> GIVEN RECORDS:
● ● ● ● ● ● ●

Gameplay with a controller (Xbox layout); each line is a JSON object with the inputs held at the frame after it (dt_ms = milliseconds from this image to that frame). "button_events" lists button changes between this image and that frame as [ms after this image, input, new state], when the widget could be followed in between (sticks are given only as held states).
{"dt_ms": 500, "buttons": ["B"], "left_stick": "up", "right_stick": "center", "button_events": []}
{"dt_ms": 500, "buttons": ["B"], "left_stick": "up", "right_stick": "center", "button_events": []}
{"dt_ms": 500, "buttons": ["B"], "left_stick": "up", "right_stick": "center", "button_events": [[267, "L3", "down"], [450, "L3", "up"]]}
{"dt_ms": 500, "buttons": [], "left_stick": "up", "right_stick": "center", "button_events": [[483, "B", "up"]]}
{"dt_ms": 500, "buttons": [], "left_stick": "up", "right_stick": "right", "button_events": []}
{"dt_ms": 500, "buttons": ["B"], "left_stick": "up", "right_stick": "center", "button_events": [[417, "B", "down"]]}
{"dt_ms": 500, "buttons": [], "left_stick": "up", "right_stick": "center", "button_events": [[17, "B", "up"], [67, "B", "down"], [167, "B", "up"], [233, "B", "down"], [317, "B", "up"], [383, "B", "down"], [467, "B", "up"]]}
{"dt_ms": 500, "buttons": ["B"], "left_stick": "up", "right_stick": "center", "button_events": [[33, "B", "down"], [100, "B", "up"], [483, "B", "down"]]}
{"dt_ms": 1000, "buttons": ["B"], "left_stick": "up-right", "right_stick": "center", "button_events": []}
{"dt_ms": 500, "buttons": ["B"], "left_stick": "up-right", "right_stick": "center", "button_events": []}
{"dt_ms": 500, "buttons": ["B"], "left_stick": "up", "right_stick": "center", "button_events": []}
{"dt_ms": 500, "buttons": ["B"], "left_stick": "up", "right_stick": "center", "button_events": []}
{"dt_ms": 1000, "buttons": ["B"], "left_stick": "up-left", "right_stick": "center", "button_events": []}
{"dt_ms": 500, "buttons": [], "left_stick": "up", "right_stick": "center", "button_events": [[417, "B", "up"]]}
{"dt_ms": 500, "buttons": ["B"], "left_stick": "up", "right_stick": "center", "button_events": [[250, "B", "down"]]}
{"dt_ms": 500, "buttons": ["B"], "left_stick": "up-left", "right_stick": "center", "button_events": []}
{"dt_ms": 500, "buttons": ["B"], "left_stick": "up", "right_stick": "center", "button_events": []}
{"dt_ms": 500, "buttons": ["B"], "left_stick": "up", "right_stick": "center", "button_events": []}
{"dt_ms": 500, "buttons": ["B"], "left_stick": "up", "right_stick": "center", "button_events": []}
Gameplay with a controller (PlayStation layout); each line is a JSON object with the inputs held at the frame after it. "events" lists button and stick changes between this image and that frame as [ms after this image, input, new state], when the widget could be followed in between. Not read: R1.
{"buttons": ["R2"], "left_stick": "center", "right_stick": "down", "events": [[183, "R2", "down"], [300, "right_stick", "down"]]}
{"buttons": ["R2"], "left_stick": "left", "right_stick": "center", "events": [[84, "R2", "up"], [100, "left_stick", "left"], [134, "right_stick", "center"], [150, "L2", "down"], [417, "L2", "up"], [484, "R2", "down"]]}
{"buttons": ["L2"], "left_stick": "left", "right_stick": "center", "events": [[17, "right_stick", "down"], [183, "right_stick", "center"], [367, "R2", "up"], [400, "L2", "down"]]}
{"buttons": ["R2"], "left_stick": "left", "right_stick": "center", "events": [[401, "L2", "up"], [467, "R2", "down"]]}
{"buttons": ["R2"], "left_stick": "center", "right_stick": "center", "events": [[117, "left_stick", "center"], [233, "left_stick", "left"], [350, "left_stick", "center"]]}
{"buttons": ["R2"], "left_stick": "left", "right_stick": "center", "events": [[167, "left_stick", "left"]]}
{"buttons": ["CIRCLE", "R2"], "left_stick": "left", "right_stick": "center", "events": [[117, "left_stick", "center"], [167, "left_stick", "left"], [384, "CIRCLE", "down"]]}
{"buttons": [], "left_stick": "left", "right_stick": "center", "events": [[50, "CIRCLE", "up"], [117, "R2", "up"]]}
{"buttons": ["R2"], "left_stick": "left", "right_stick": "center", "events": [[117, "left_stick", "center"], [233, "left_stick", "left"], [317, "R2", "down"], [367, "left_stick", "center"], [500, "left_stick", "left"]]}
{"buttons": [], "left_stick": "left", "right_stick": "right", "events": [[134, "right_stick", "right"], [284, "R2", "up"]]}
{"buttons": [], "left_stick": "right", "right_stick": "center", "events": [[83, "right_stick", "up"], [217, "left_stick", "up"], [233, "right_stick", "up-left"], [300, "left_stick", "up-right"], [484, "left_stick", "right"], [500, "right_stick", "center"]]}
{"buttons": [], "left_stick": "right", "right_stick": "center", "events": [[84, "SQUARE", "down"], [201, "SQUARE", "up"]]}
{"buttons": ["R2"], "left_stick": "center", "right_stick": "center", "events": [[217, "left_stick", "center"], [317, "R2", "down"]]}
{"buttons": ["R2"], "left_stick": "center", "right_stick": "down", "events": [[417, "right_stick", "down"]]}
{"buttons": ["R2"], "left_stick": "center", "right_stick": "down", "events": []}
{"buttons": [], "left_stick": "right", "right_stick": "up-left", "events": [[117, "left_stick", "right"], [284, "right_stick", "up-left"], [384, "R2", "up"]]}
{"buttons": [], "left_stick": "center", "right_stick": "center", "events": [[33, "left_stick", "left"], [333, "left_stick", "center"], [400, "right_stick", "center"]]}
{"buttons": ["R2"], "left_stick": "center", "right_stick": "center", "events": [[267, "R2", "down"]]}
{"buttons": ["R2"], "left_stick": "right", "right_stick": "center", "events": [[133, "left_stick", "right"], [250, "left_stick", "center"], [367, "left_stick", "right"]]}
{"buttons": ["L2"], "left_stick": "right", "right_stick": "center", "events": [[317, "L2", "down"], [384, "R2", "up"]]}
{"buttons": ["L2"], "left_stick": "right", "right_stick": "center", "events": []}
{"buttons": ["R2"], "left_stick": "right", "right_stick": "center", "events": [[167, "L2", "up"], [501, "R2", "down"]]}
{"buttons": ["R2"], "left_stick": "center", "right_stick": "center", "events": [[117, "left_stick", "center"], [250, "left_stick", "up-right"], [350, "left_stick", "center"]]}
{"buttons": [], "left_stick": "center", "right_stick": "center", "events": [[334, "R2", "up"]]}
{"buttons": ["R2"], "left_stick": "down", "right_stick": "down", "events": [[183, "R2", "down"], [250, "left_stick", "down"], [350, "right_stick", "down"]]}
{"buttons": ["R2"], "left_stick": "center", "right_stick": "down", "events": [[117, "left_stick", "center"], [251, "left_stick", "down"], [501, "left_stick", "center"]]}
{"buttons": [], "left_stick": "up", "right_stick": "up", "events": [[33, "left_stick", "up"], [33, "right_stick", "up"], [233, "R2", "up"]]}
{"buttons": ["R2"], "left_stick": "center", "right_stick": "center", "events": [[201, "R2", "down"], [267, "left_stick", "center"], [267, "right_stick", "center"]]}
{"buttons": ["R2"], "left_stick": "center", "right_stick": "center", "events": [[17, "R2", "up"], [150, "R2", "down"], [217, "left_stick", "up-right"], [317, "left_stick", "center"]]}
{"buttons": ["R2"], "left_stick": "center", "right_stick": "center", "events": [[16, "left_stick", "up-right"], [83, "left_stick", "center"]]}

● ● ● ● ● ● ●

> TASK PROMPT: In the records above, how many lines contain the word "CIRCLE"? Say only the number.

> PROBLEM SOLUTION: 2